(DIRECTIVE 1):
In the text on flexible thin-film thermoelectric generators, what maximum output power did the most flexible generator reach at a temperature difference of 60 K?

Department of Materials Science, Tokai University, Hiratsuka 259-1292, Japan
*
Author to whom correspondence should be addressed.
Coatings 2018, 8(1), 22; https://doi.org/10.3390/coatings8010022
Submission received: 19 October 2017 / Revised: 17 December 2017 / Accepted: 21 December 2017 / Published: 3 January 2018
(This article belongs to the Special Issue Advances in Flexible Films and Coatings)

Abstract

:
To reduce consumption for ambient assisted living (AAL) applications, we propose the design and fabrication of flexible thin-film thermoelectric generators at a low manufacturing cost. The generators were fabricated using a combination of electrodeposition and transfer processes. N-type Bi2Te3 films and p-type Sb2Te3 films were formed on a stainless-steel substrate employing potentiostatic electrodeposition using a nitric acid-based bath, followed by a transfer process. Three types of flexible thin-film thermoelectric generators were fabricated. The open circuit voltage (Voc) and maximum output power (Pmax) were measured by applying a temperature difference between the ends of the generator. The thin-film generators obtained using thermoplastic sheets with epoxy resin exhibited a Voc that was tens of millivolts. In particular, the contact resistance of the thin-film generator decreased when silver paste was inserted at the junctions between the n- and p-type films. The most flexible thin-film generator fabricated in this study exhibited a Pmax of 10.4 nW at a temperature difference of 60 K. The current performance of the generators was too low, but we innovated a combination process to prepare them. It is expected to increase the performance by further decreasing the micro-cracks and contact resistance in the generators.

Graphical Abstract

1. Introduction

Environmental energy harvesting has recently emerged as a viable technique to supplement battery supplies in energy-constrained embedded systems. The technologies used for energy harvesting have been studied in terms of ambient heat, airflow, and vibration, among others [1,2,3]. In particular, heat energy exists in all places and can be transferred to electric energy using thermoelectric generators [4,5,6]. The produced electric energy is used by low-consumption electronics for ambient assisted living (AAL) applications such as biosensors [7,8]. However, employing thermoelectric generators for AAL applications requires that miniaturized generators be produced at a low manufacturing cost while still maintaining thermoelectric performance as high as that achieved with large-scale generators.

(MATERIAL FOR THIS EXERCISE):
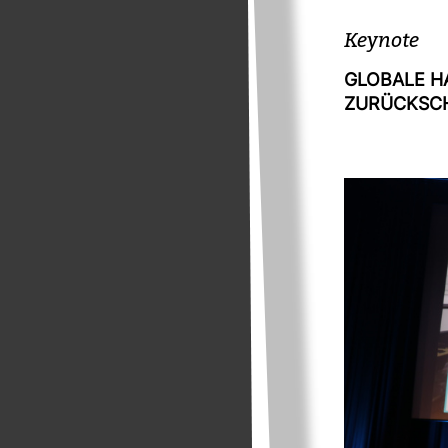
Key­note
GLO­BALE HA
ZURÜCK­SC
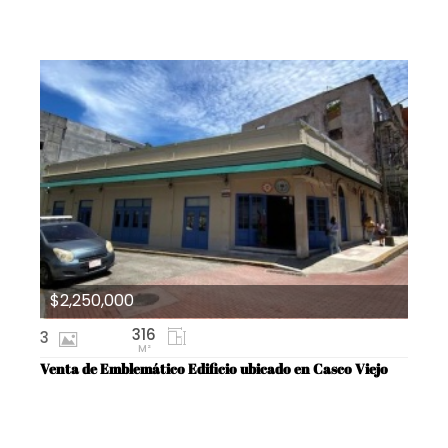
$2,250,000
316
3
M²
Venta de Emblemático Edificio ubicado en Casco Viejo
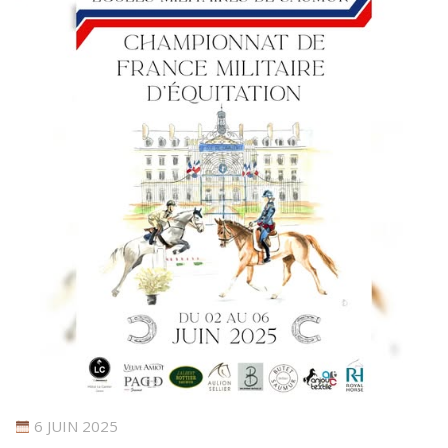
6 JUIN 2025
---
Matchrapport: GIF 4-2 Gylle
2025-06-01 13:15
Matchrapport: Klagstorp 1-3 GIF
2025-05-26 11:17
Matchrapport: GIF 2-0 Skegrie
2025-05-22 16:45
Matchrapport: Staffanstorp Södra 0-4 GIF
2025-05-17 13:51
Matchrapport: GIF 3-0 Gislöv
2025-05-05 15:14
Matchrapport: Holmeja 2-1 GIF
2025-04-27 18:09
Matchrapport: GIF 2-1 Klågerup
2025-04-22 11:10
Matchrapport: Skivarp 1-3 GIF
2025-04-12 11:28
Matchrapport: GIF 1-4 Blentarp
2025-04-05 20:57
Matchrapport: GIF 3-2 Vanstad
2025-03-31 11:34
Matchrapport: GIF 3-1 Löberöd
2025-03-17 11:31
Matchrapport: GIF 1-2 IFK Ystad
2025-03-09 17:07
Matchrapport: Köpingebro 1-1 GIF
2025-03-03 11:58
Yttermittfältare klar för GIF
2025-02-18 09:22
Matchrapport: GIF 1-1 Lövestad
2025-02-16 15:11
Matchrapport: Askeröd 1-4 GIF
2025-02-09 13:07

(DIRECTIVE 2):
Put the stretch of records from the line containing "Matchrapport: GIF 4-2 Gylle" through the line containing "2025-02-09 13:07" into a JSON list of strings, one string per line, leaving out blank lines.

(WRITTEN RESPONSE 1):
10.4 nW

(WRITTEN RESPONSE 2):
[
  "Matchrapport: GIF 4-2 Gylle",
  "2025-06-01 13:15",
  "Matchrapport: Klagstorp 1-3 GIF",
  "2025-05-26 11:17",
  "Matchrapport: GIF 2-0 Skegrie",
  "2025-05-22 16:45",
  "Matchrapport: Staffanstorp Södra 0-4 GIF",
  "2025-05-17 13:51",
  "Matchrapport: GIF 3-0 Gislöv",
  "2025-05-05 15:14",
  "Matchrapport: Holmeja 2-1 GIF",
  "2025-04-27 18:09",
  "Matchrapport: GIF 2-1 Klågerup",
  "2025-04-22 11:10",
  "Matchrapport: Skivarp 1-3 GIF",
  "2025-04-12 11:28",
  "Matchrapport: GIF 1-4 Blentarp",
  "2025-04-05 20:57",
  "Matchrapport: GIF 3-2 Vanstad",
  "2025-03-31 11:34",
  "Matchrapport: GIF 3-1 Löberöd",
  "2025-03-17 11:31",
  "Matchrapport: GIF 1-2 IFK Ystad",
  "2025-03-09 17:07",
  "Matchrapport: Köpingebro 1-1 GIF",
  "2025-03-03 11:58",
  "Yttermittfältare klar för GIF",
  "2025-02-18 09:22",
  "Matchrapport: GIF 1-1 Lövestad",
  "2025-02-16 15:11",
  "Matchrapport: Askeröd 1-4 GIF",
  "2025-02-09 13:07"
]